→ **Work instructions**: What you return should be the complete listing, unchanged, with no pictures in it.

→ **Material shown**:
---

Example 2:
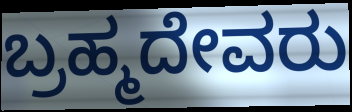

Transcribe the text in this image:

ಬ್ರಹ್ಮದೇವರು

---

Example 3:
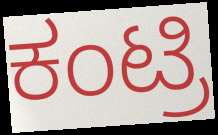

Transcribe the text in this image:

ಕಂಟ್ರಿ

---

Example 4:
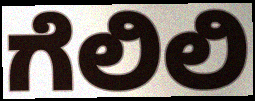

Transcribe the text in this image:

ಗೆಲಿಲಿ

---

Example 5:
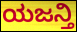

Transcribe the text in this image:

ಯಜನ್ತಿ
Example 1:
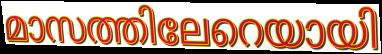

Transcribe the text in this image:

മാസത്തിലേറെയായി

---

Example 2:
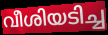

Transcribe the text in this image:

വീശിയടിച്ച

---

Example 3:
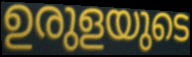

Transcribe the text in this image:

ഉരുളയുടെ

→ **Exercise solution**:
---

Example 2:

Transcribe the text in this image:

ಬ್ರಹ್ಮದೇವರು

---

Example 3:

Transcribe the text in this image:

ಕಂಟ್ರಿ

---

Example 4:

Transcribe the text in this image:

ಗೆಲಿಲಿ

---

Example 5:

Transcribe the text in this image:

ಯಜನ್ತಿ
Example 1:

Transcribe the text in this image:

മാസത്തിലേറെയായി

---

Example 2:

Transcribe the text in this image:

വീശിയടിച്ച

---

Example 3:

Transcribe the text in this image:

ഉരുളയുടെ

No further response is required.